Need to integrate film production and tourism: FICCI-EY report

New Delhi: The Indian film industry is estimated to generate revenues of Rs 23,000 crore by 2021 and can contribute significantly to the growth of tourism in the country, according to a report by industry body FICCI and consulting major Ernst & Young.

Film entertainment marked the growth of 12.2 percent with revenues growing from Rs 15,550 crore in 2017 to Rs 17,450 crore in 2018. With the annual certification of 2,336 films, Indian ranks as one of the largest producers of cinematographic films in the world.

On the other hand, the country is emerging as a hotspot for global tourists with a wide range of attractive destinations from the Himalayas to oceans. The tourism industry contributes 9.4 percent to the GDP and generates 8 percent of total employment, making it one of the largest industries in the services sector.

“Not only is film tourism an excellent vehicle for destination marketing, it also presents new product development opportunities like location tours, film museums, exhibition and the theme of existing tourist attractions with film connections,” said FICCI’s Secretary General Dilip Chenoy.

“Film tourism represents a gateway to new and more intense ways of experiencing destinations,” he said in the report titled ‘Film Tourism in India — A Beginning Towards Unlocking its Potential.’

Utkarsh Sanghvi, Partner at Ernst & Young, said integrating film production and tourism has been a marketing strategy implemented by developed countries to boost tourism in their country.

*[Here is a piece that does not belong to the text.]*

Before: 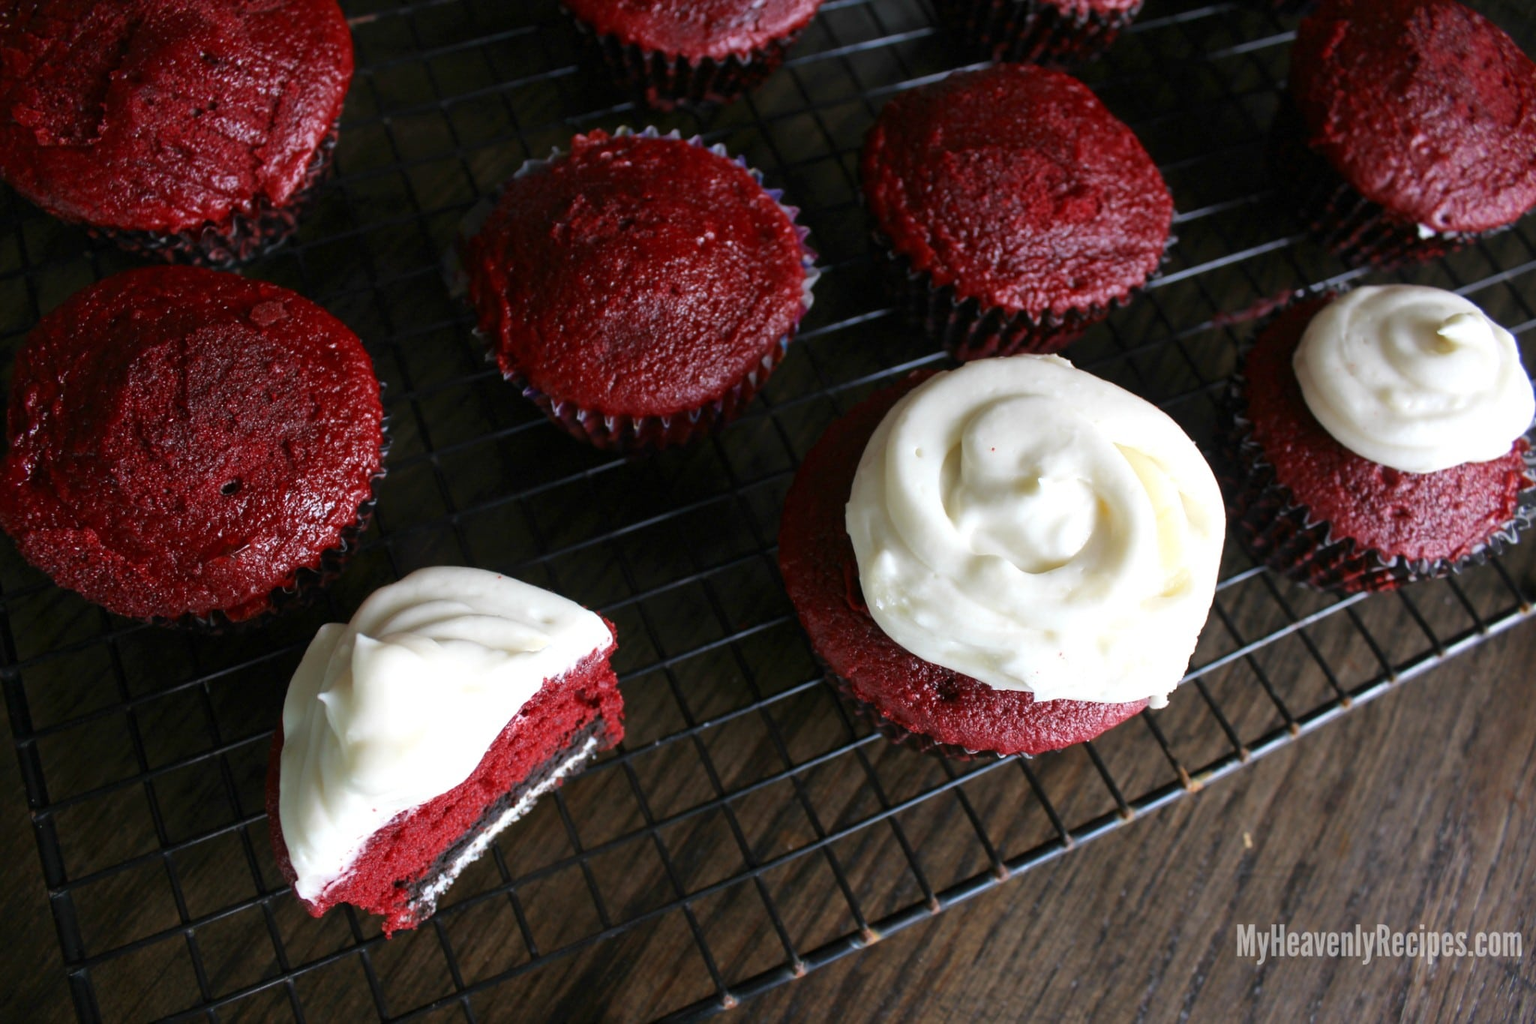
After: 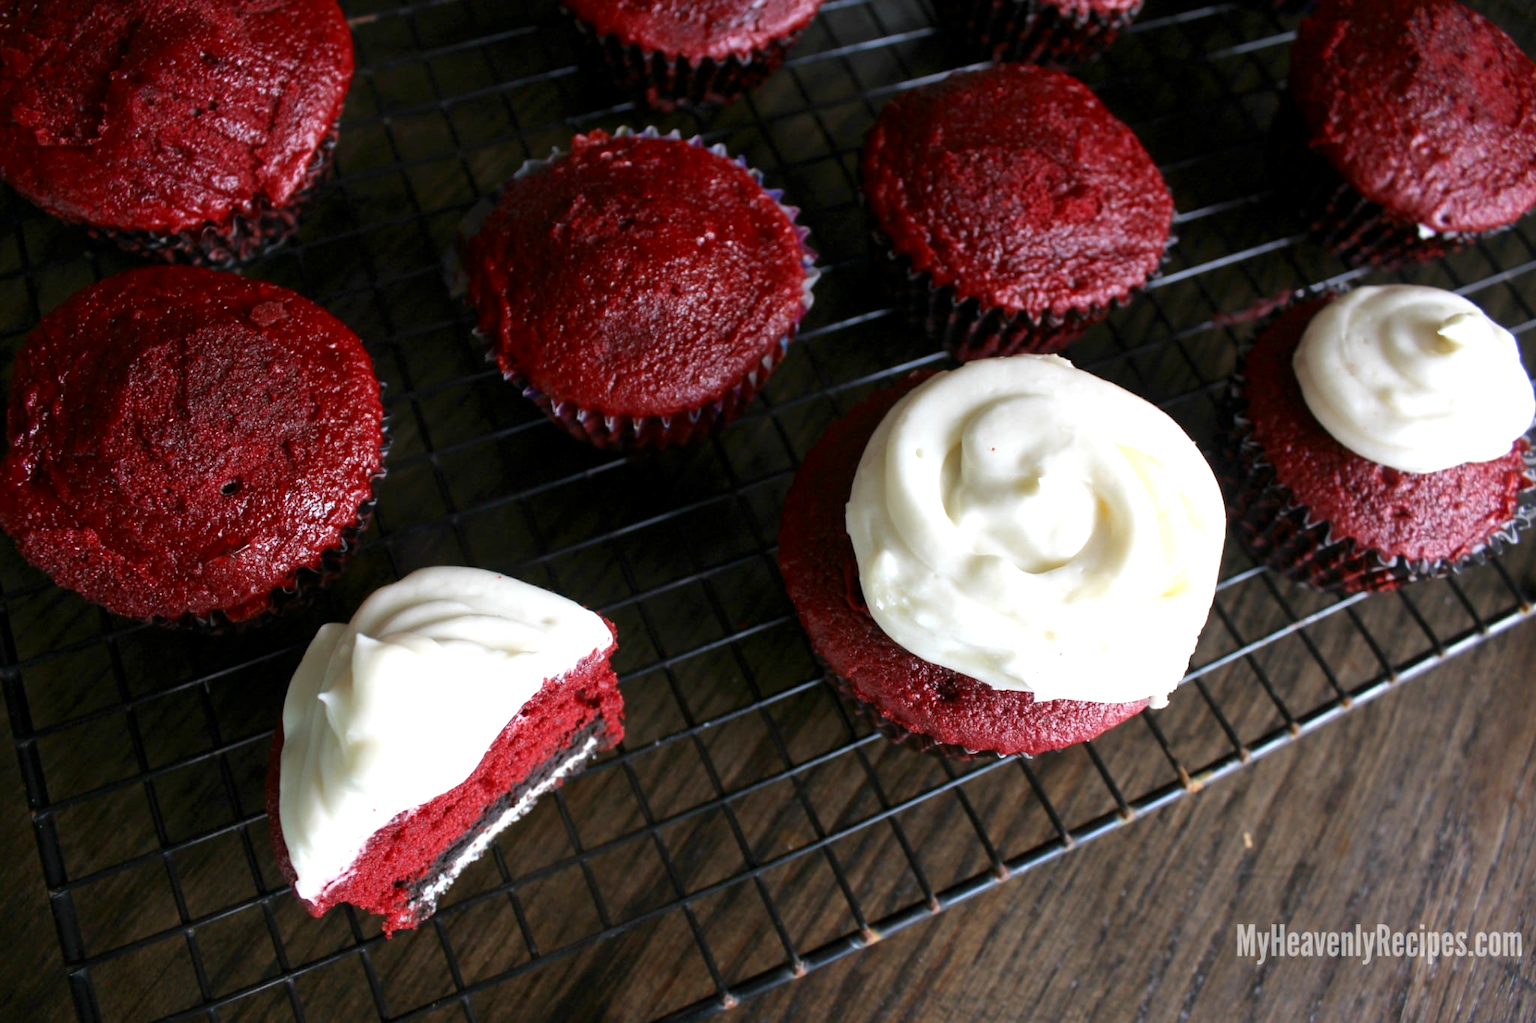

“Singapore is one such country which has attributed its increasing tourist footfalls over the years to its film incentive policy and considers tourism receipts as a return on the investment made by it through its film incentive policy,” he said.

The impact of film tourism can be felt at micro and macro-economic levels, according to the report.

The direct benefits include revenue generation due to direct spends during the period of film production in the locality, employment generation on account of the hiring of local talent, providing an impetus to the local film industry and technology transfers which enable local talent to hone their skills and individually explore future opportunities for film production.

Other than direct spends during production shoots, creative industries induce tourism in three major ways. One, create awareness by showcasing virgin or less-known locations through iconic scenes. Two, present a location in an attractive manner by creating a memory or aspirational value or attraction that would not have been present otherwise.

And three, shaping attractions by actively creating attractions around themes from film or television content. Disney’s theme parks and Hobbit-themed hotels in New Zealand after the shooting of ‘The Lord of the Rings’ are examples of this mechanism.

The report said that to create a film-friendly ecosystem, single window clearances facility provided to foreign filmmakers should be extended to Indian filmmakers as well. The government should simplify the administrative process by setting up online portals and incentivize film productions by extending tax benefits, it said.